Prostate Apoptosis Response-4 (Par-4): A Novel Target in Pyronaridine-Induced Apoptosis in Glioblastoma (GBM) Cells.

Abstract

Simple SummaryGBM treatment is an area of high unmet need due to the heterogeneous and anaplastic character of this cancer in turn leading to an extremely poor prognosis. Finding new molecular entities by traditional or de novo approaches to drug discovery is lengthy and expensive. Repurposing existing drugs can be attractive as the process is often less risky, more cost, and time-effective. Amongst potential drug-repurposing candidates, Pyronaridine (PYR), an antimalarial drug has shown anti-cancer effects against several cancers, however, its potential for the treatment of GBM has not been explored.
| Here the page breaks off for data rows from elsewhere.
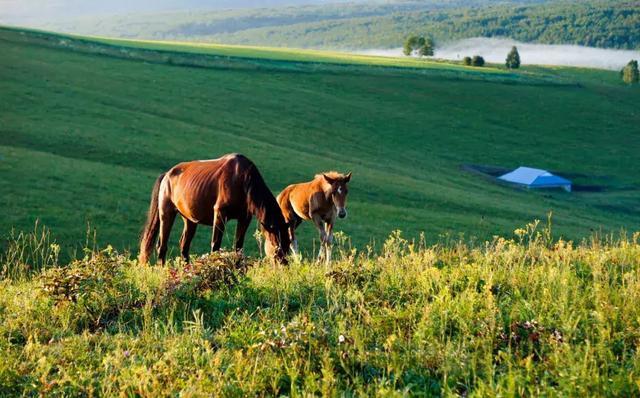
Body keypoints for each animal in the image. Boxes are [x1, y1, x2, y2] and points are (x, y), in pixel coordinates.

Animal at [141, 154, 292, 266]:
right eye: (276, 242)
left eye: (288, 242)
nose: (284, 264)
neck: (242, 180)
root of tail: (166, 175)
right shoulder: (220, 214)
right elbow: (215, 245)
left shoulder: (244, 218)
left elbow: (238, 246)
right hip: (166, 214)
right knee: (162, 246)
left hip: (189, 220)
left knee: (184, 245)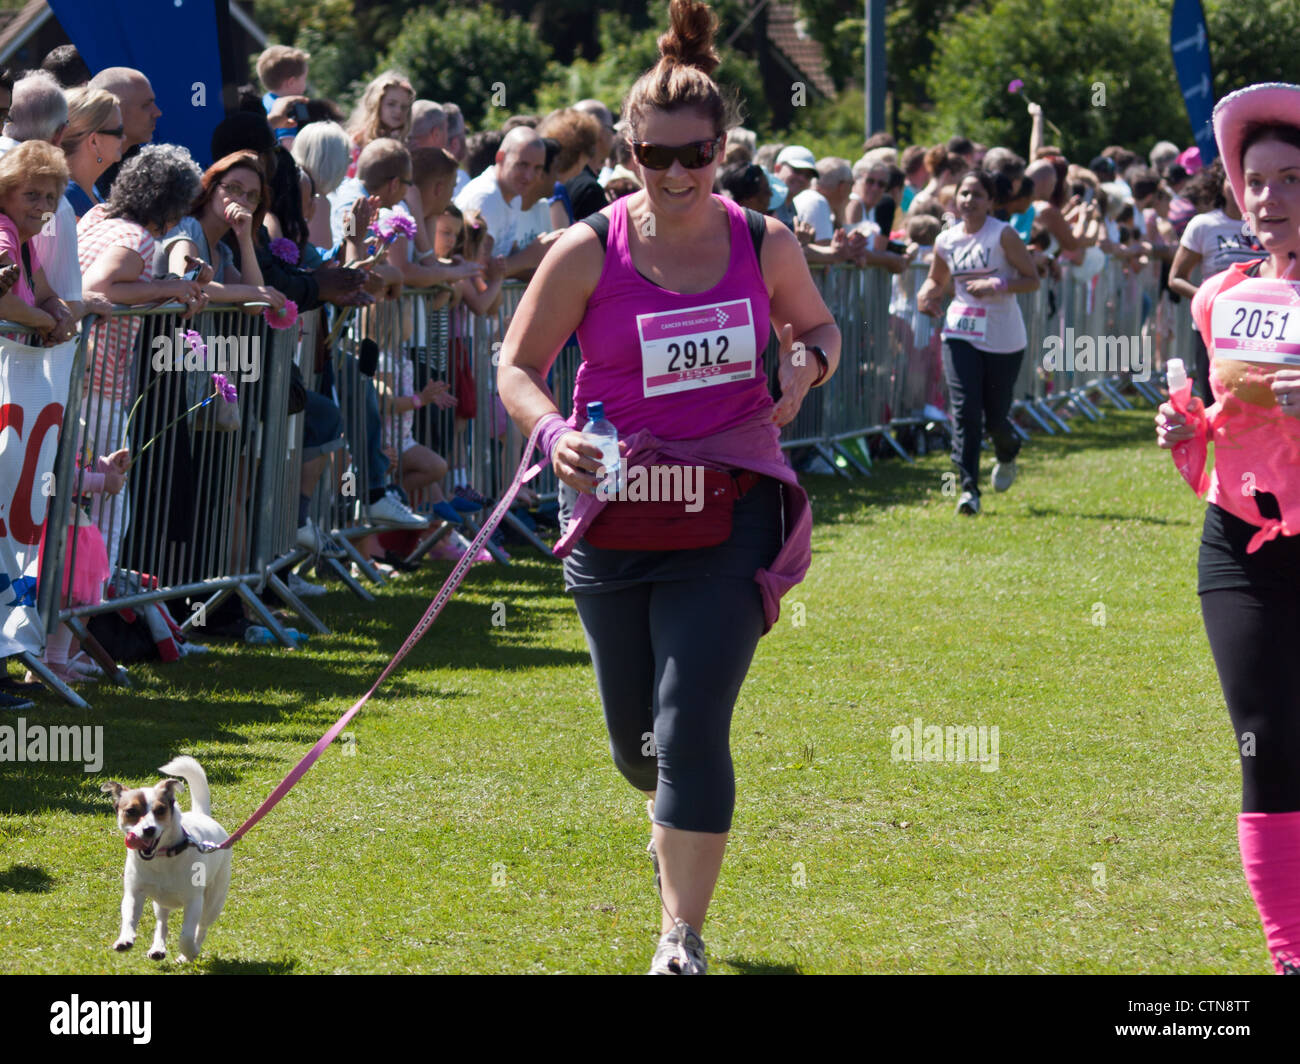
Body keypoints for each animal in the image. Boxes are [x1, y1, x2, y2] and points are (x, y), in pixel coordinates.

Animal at [104, 754, 233, 962]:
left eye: (160, 810)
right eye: (131, 811)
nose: (148, 829)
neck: (162, 857)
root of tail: (201, 815)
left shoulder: (194, 901)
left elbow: (186, 935)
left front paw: (189, 952)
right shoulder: (134, 893)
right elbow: (129, 917)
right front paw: (125, 939)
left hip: (213, 902)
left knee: (202, 927)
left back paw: (190, 952)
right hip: (161, 901)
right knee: (161, 922)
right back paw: (158, 947)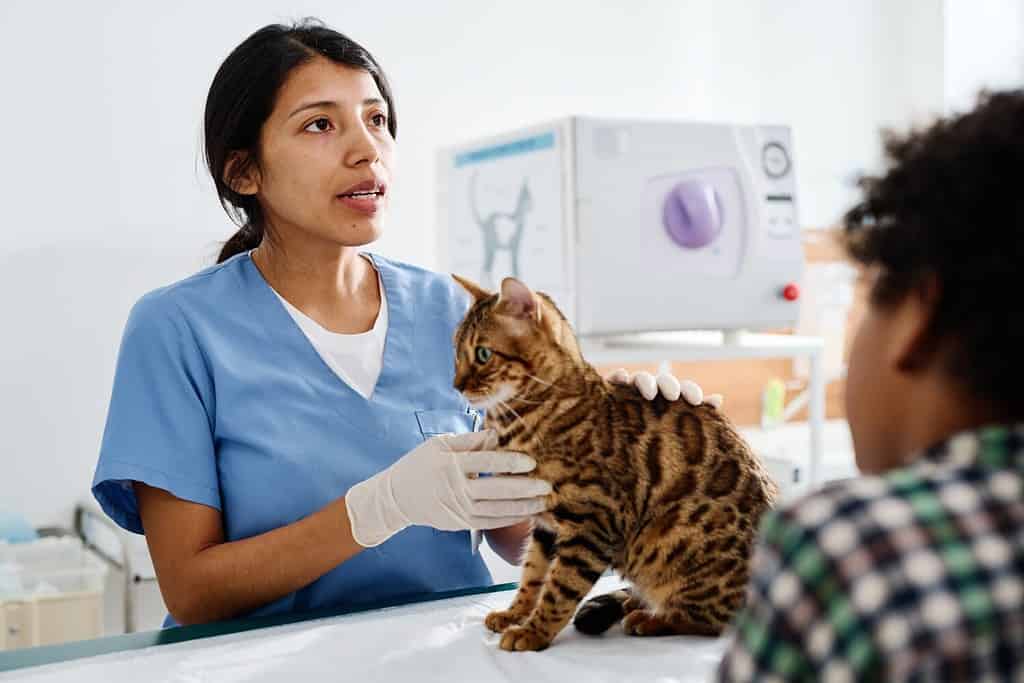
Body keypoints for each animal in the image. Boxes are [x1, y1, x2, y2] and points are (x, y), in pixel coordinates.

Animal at [452, 274, 778, 655]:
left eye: (483, 354)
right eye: (456, 353)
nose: (456, 385)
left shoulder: (592, 523)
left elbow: (559, 589)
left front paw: (533, 632)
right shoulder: (545, 522)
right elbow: (532, 574)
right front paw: (514, 613)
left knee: (715, 620)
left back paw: (650, 618)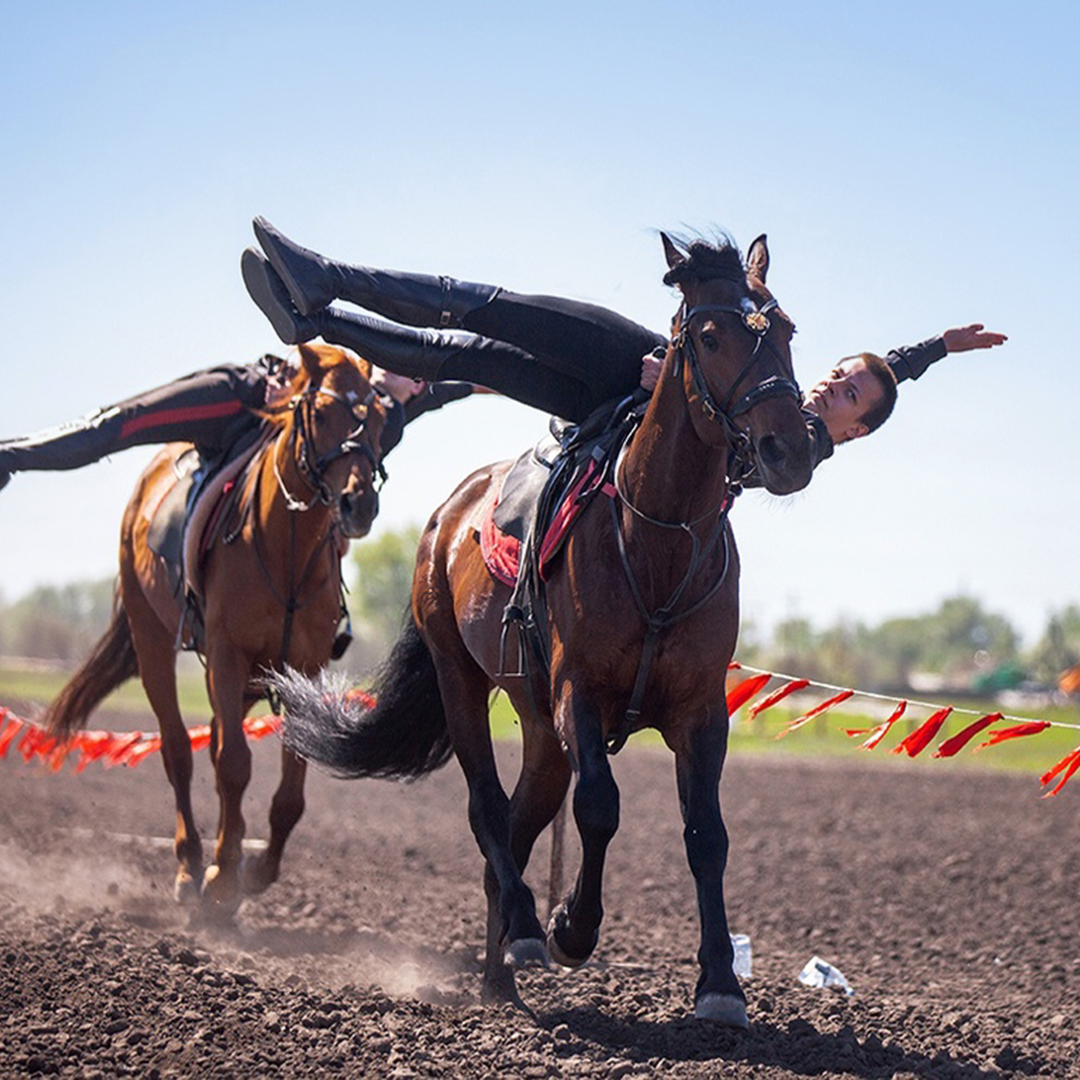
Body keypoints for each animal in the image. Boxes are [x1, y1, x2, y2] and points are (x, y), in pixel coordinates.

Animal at [43, 343, 388, 911]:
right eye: (320, 415)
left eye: (380, 419)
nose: (358, 504)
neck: (283, 545)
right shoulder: (227, 655)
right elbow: (233, 763)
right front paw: (222, 876)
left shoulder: (305, 667)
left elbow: (291, 783)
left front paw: (255, 870)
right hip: (154, 642)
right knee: (180, 751)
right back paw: (190, 866)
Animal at [274, 234, 812, 1019]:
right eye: (711, 337)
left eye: (788, 333)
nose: (788, 449)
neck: (657, 537)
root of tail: (448, 516)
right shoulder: (576, 696)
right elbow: (599, 807)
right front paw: (572, 929)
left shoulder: (699, 710)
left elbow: (706, 835)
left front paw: (719, 983)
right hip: (461, 680)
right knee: (488, 813)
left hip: (538, 729)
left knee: (517, 827)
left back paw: (501, 967)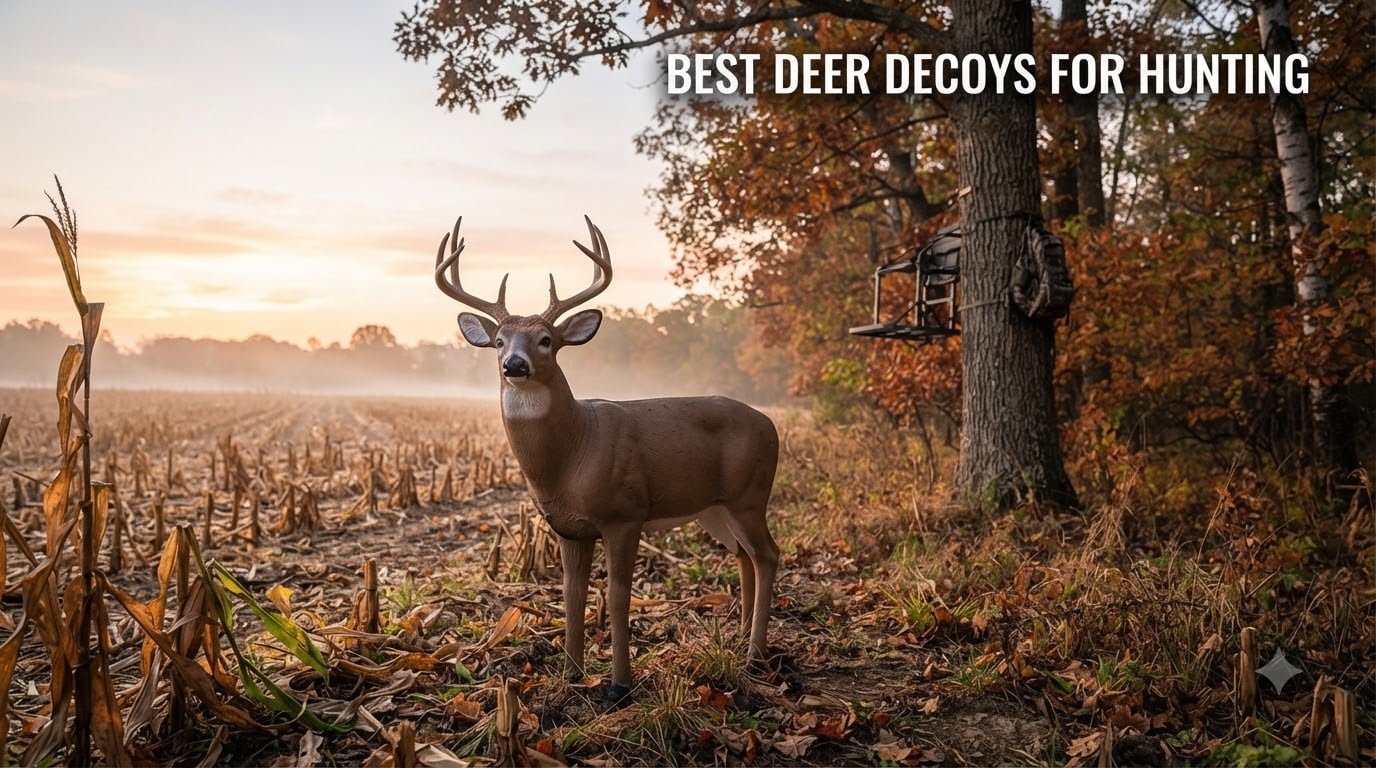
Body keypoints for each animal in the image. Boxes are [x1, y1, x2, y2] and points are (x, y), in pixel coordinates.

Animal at [434, 215, 780, 704]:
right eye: (499, 341)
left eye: (546, 340)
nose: (514, 365)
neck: (574, 452)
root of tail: (770, 423)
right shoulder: (567, 528)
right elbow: (572, 594)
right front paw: (571, 674)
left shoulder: (625, 513)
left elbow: (617, 595)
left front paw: (619, 685)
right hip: (715, 508)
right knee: (744, 556)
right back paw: (739, 638)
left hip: (751, 495)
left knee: (768, 555)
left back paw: (754, 654)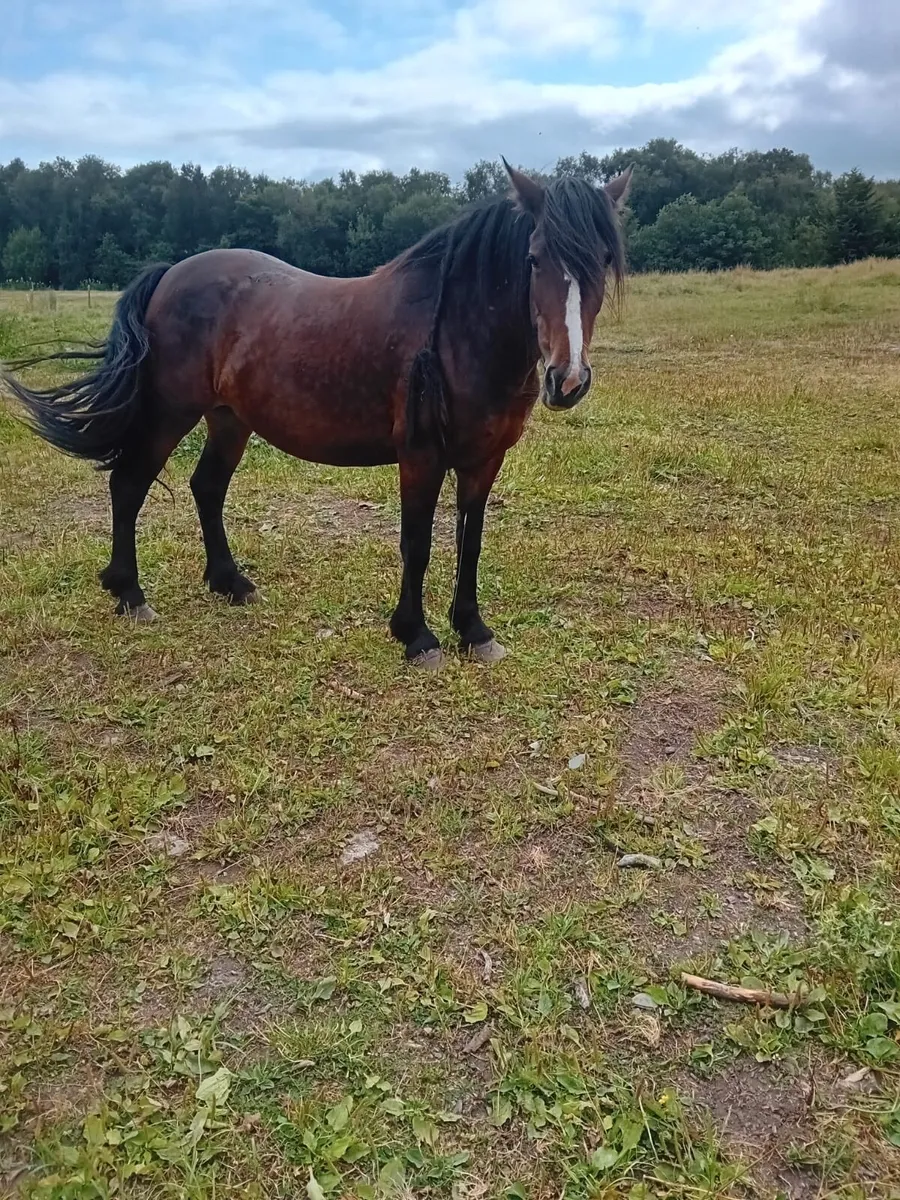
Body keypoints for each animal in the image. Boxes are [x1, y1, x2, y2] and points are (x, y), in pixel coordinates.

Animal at [2, 160, 631, 668]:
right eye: (534, 259)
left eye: (603, 260)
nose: (567, 380)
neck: (458, 330)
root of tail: (170, 275)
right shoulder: (421, 456)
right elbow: (417, 541)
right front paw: (417, 637)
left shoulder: (485, 459)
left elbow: (469, 541)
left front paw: (474, 631)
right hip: (168, 413)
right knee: (129, 485)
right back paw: (130, 594)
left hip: (229, 419)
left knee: (206, 488)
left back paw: (230, 583)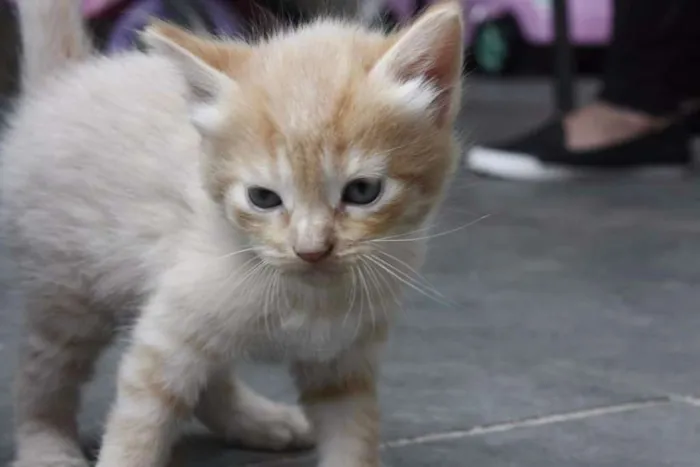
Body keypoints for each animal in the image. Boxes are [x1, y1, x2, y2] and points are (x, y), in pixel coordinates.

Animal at [2, 1, 464, 466]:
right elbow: (140, 423)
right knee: (41, 371)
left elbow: (353, 433)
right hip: (69, 295)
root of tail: (69, 80)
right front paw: (122, 455)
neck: (310, 298)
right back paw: (46, 446)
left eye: (362, 191)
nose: (311, 249)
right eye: (263, 198)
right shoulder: (167, 334)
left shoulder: (343, 362)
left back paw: (260, 422)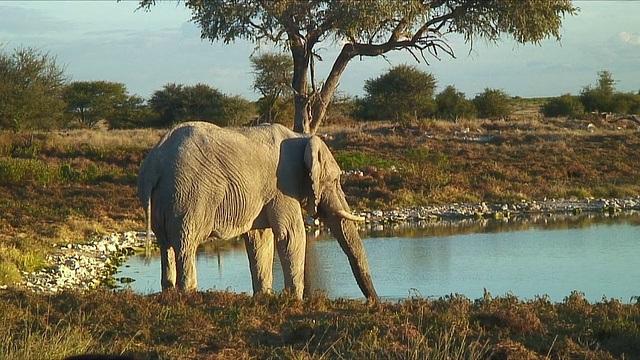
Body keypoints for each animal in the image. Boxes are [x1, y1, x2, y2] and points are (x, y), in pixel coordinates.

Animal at [139, 122, 380, 302]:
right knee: (186, 242)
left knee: (166, 245)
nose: (375, 303)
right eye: (336, 180)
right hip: (190, 195)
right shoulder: (283, 184)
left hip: (166, 199)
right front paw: (294, 301)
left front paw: (264, 298)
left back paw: (169, 292)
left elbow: (260, 238)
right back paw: (189, 293)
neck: (301, 136)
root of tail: (153, 165)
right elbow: (291, 235)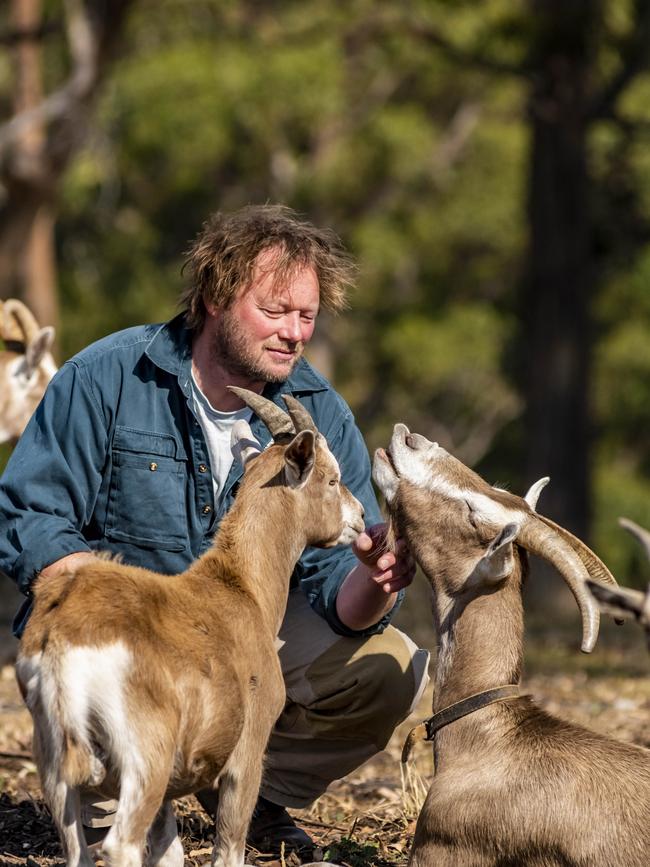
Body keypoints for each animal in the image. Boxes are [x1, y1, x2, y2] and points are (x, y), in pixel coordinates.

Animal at [15, 394, 362, 867]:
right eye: (331, 478)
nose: (360, 518)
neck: (240, 588)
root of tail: (64, 641)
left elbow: (169, 851)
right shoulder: (247, 753)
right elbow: (229, 847)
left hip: (57, 766)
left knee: (78, 850)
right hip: (145, 759)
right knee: (121, 844)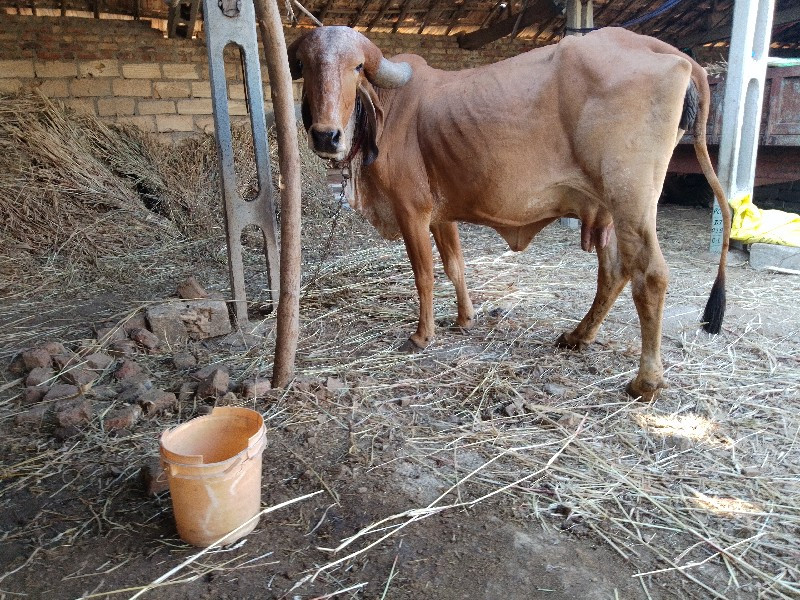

In this study, we have identified a unique mechanism of action of PYR against GBM by upregulating a tumor suppressor protein, Par-4 along with the elucidation of the complex network of pathways mediated through Par-4 leading to GBM cell death.Glioblastoma (GBM) is an aggressive form of brain tumor with a median survival of approximately 12 months. With no new drugs in the last few decades and limited success in clinics for known therapies, drug repurposing is an attractive choice for its treatment. Here, we examined the efficacy of pyronaridine (PYR), an anti-malarial drug in GBM cells. PYR induced anti-proliferative activity in GBM cells with IC50 ranging from 1.16 to 6.82 µM. Synergistic activity was observed when PYR was combined with Doxorubicin and Ritonavir. Mechanistically, PYR triggered mitochondrial membrane depolarization and enhanced the ROS levels causing caspase-3 mediated apoptosis. PYR significantly decreased markers associated with proliferation, EMT, hypoxia, and stemness and upregulated the expression of E-cadherin. Interestingly, PYR induced the expression of intracellular as well as secretory Par-4, a tumor suppressor in GBM cells, which was confirmed using siRNA. Notably, Par-4 levels in plasma samples of GBM patients were significantly lower than normal healthy volunteers. Thus, our study demonstrates for the first time that PYR can be repurposed against GBM with a novel mechanism of action involving Par-4. Herewith, we discuss the role of upregulated Par-4 in a highly interconnected signaling network thereby advocating its importance as a therapeutic target.